Correspondingly, time delays in two-way communication will vary from 6.8 min to 43 min. This is the time that will be taken for a command from the earth to reach the spacecraft and receive the response. A command cannot be given and corrected in real time, so some storage is required. What has been done, therefore, is to provide the satellite with an on-board three-level in-built autonomous capability, which is a new challenge for ISRO. These include autonomously switching over from primary to redundant systems, self-generation of appropriate commands when a certain expected command is not received from the earth, and bringing the spacecraft to a “safe mode” when it is in a non-normal condition and enable intervention from the earth (see interview with K. Radhakrishnan on page 11).

Challenges from power requirements also arise because the orbit of Mars is farther from the sun. The average solar flux at Mars is 598 W/m (watts per square metre), which is 42 per cent of what the earth receives in its orbit. Also, because of the highly eccentric orbit, the solar flux varies by ± 19 per cent during a Martian year compared with 3.5 per cent on the earth. To compensate for this lower solar irradiance, the orbiter spacecraft is equipped with three solar panels of size 1.8 m x 1.4 m generating a total of 840 watts in the Martian orbit.

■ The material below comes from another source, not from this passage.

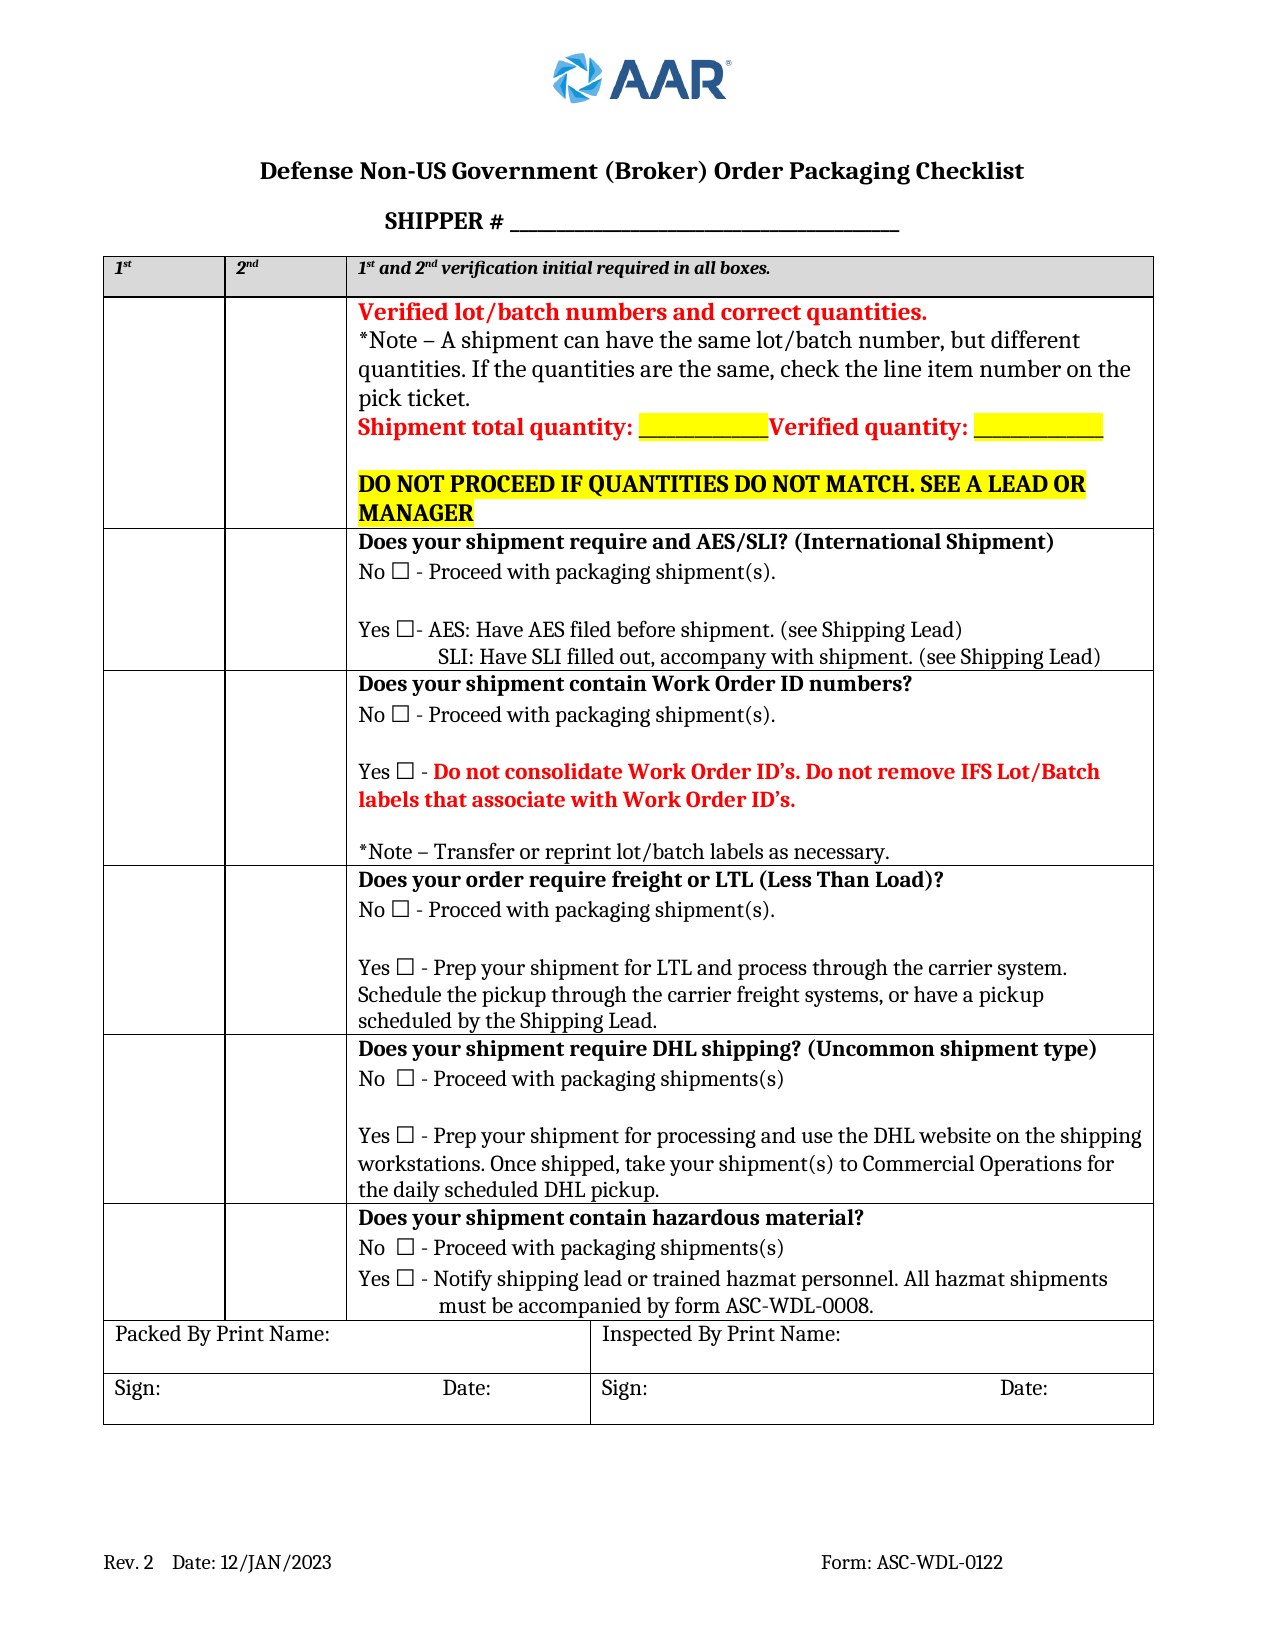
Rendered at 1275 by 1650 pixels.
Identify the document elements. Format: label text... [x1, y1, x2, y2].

A single 36 Ah (ampere hour) lithium ion battery will provide power during eclipse phases during the geocentric phase and in the Martian orbit.

Scientific payload

Coming to the scientific payload of a limited mass of 15 kg that MOM will carry, it comprises three instrument packages with a total of five instruments. Notwithstanding the modest scientific objectives of the mission, ISRO scientists, too, have claimed that they conceptualised these in such a way that they included experiments that had not been carried out before by other missions. In particular, the methane sensor has not been carried by other nations in the past and the National Aeronautics and Space Administration’s (NASA) MAVEN, which will travel to Mars almost simultaneously with MOM, too, does not carry one. Methane would provide the evidence for biological processes on the planet.

Recent reports, based on data collected by NASA’s Mars rover Curiosity, that there is no evidence of methane on Mars does not mean that there is no methane on the planet because Curiosity is only exploring one region of the planet. But, more pertinently, some theoretical studies have argued about the impossibility of detecting methane even if it had been there at some point of time. But it should not come as a surprise if MOM does return evidence for methane. Besides there are so many unanswered questions about this mysterious planet that ISRO’s mission has the potential to return interesting results. But most significantly, given the complexity of the mission, ISRO would have demonstrated its technological capability to conduct a deep-space mission and the mission can be termed successful even if it just succeeds in delivering the spacecraft into the Martian orbit.